# Importance of teen jobs.



## Scruffy (Aug 17, 2009)

First blog brah.

I've been thinking what my job has done for me personally and how important I feel they are to a teenager. 

I first got my job when I had just turned 16, it was a just a walk-in at a putt putt place in my neighborhood. I eventually got my interview and got hired, I was excited to start, but then it started.

The first week went by averagely, I sucked at everything and got ridiculed for it "fucking rookie" but the first paycheck was awesome. 

After I picked up on everything and started moving up the totem pole it was great, I had an influx of new friends and money.

Working for and with "dumb people" (sensors you might call them) my common sense shot up incredibly, it was nice to not over-think and just be good at what I was doing. I began to understand so many different kinds of people and just generally have a break from constant thinking.

I've gained a shit-ton of life experience from working with all kinds of people, and fixing all sorts of problems. It did wonders for my maturity. It gave me independence, and the head to tackle anything.

People who do not work as teenagers miss-out on a lot of growth, and fun. I've had so many jackassy antics with my co-workers, I can pull fun out of anything with anyone.
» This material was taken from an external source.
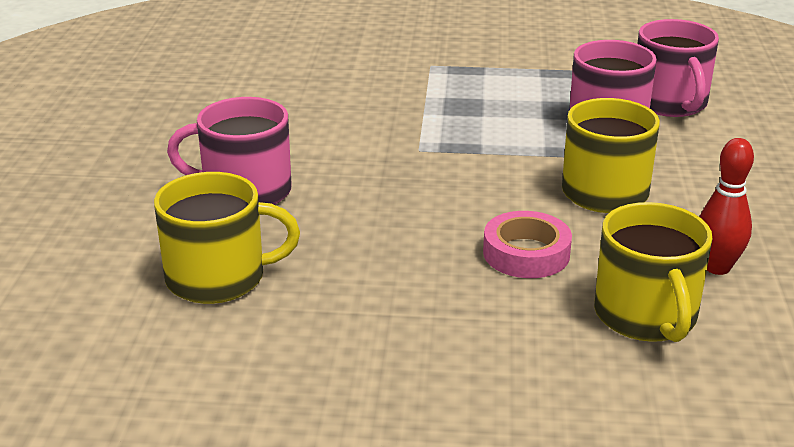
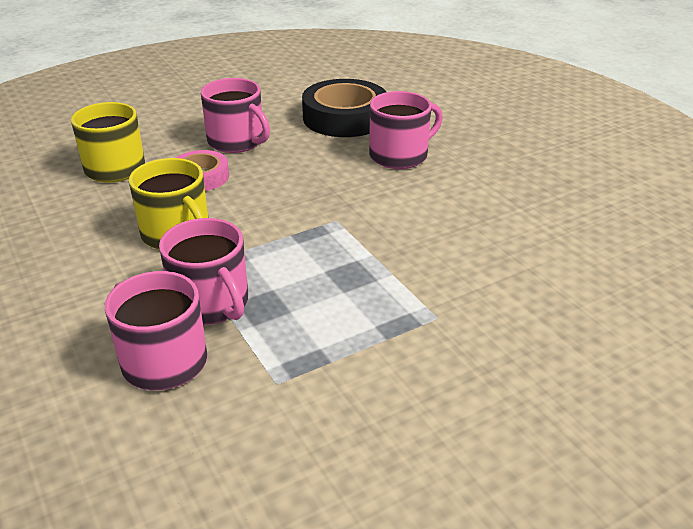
camera: 145 degrees right, 5 degrees up
(218, 278) = (345, 117): yellow mug -> black tape
(426, 295) = (237, 141): none -> pink mug
(717, 267) = (78, 206): red bowling pin -> none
Get a job you jackasses, it can only do you good.


----------



## Femme (Jul 12, 2009)

High-five, Sheen.


----------



## sartreality (Aug 5, 2009)

I'll second that high five.


----------



## HannibalLecter (Apr 18, 2010)

An intriguing read, I must say.
A shame you do not continue with this blog; I'd be interested in learning more about the people on here, and I must say that you are one of the most interesting ones.


----------